■ **About this exercise**: In the data below, work out how many lines include the string "pixels". Only the number should be given.

■ **Information**:

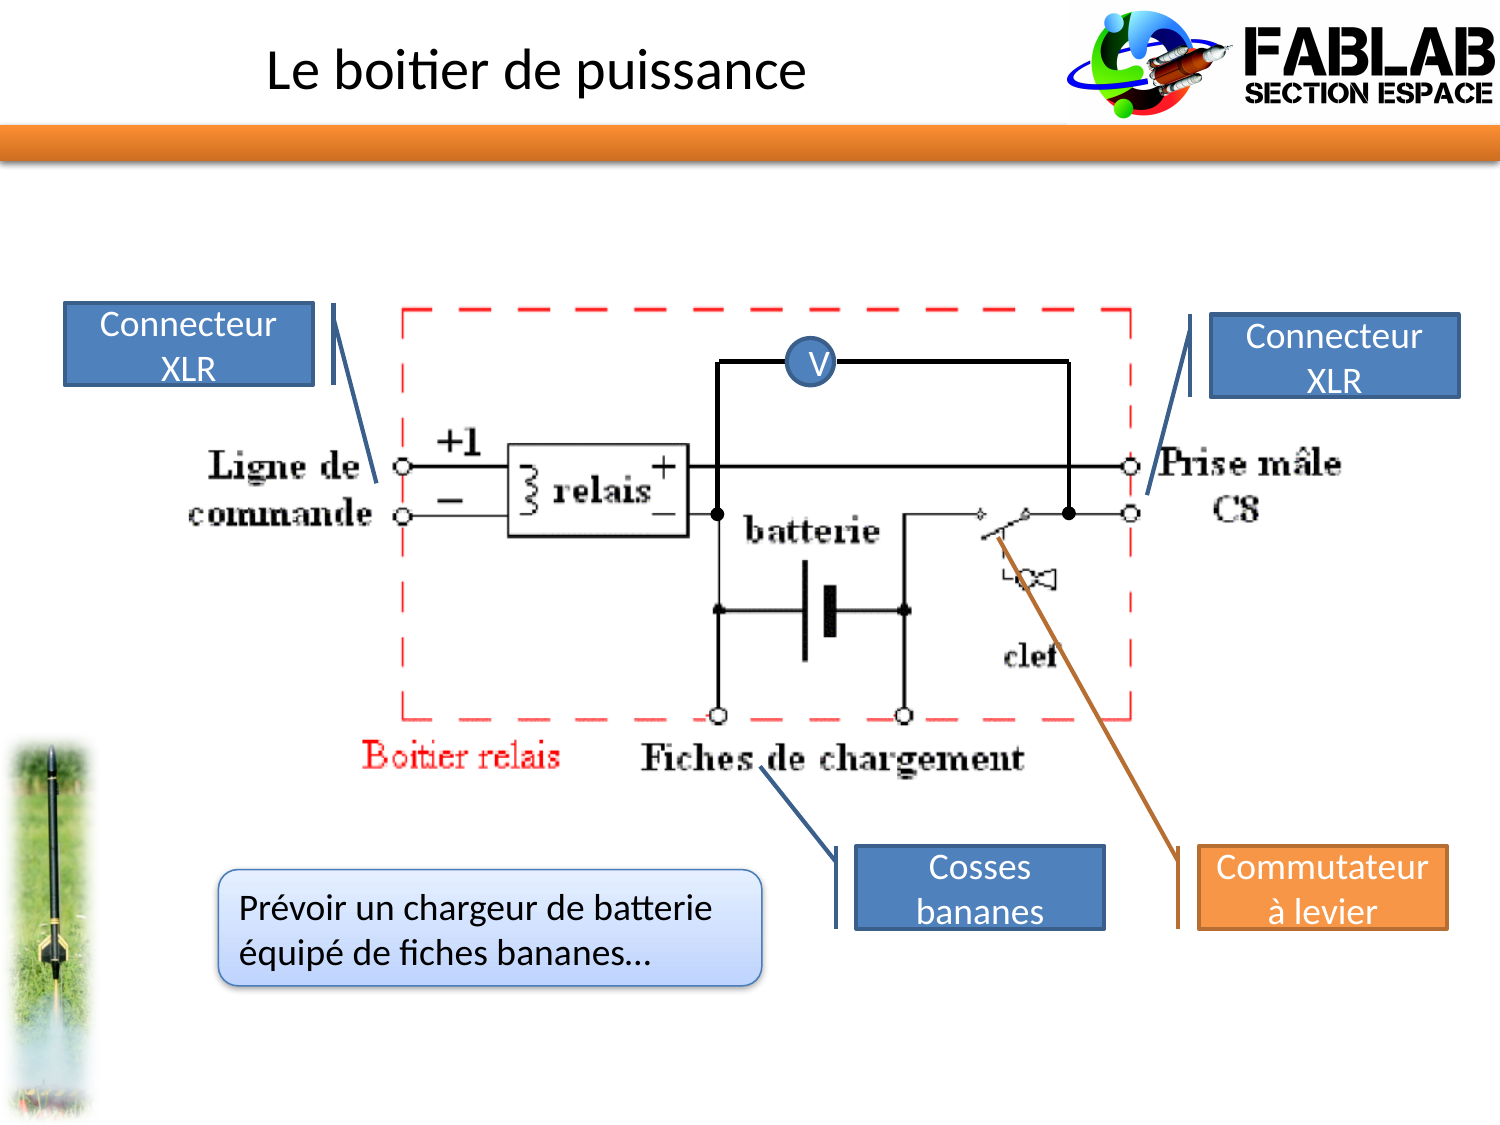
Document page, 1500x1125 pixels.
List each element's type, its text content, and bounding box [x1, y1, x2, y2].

---

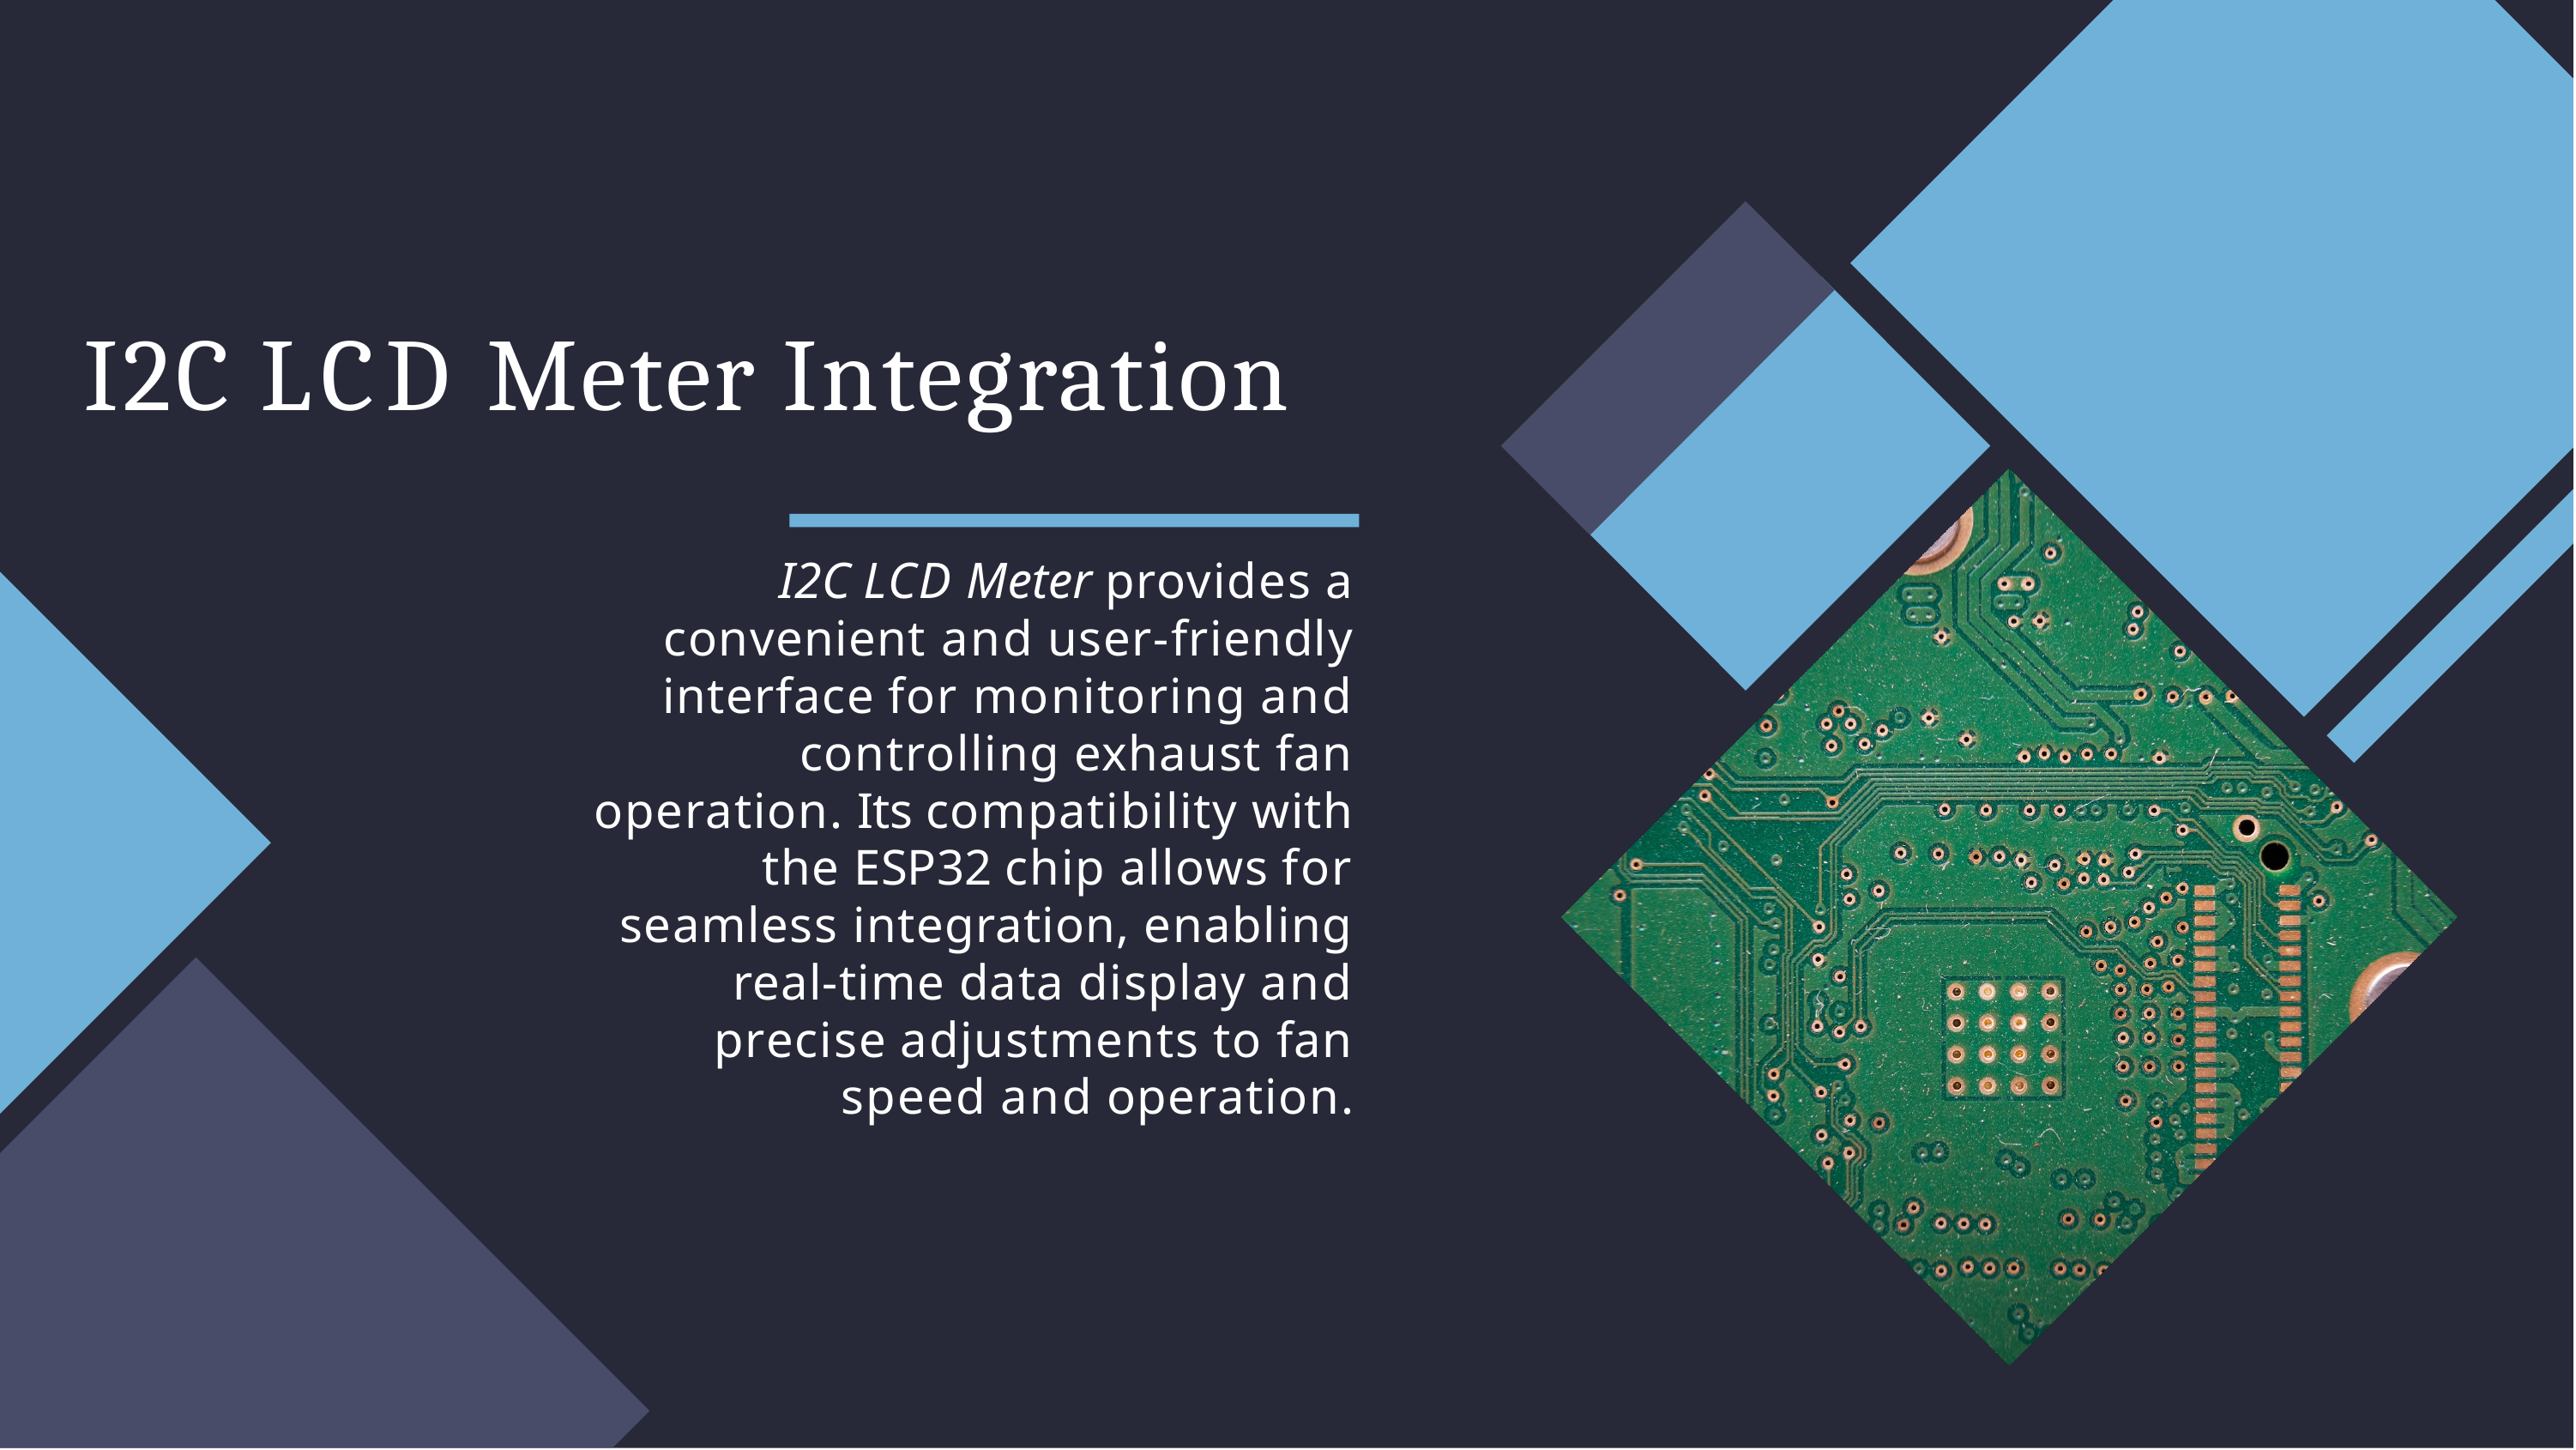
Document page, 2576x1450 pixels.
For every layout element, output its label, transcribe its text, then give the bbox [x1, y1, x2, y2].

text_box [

■ **Your solution**: 2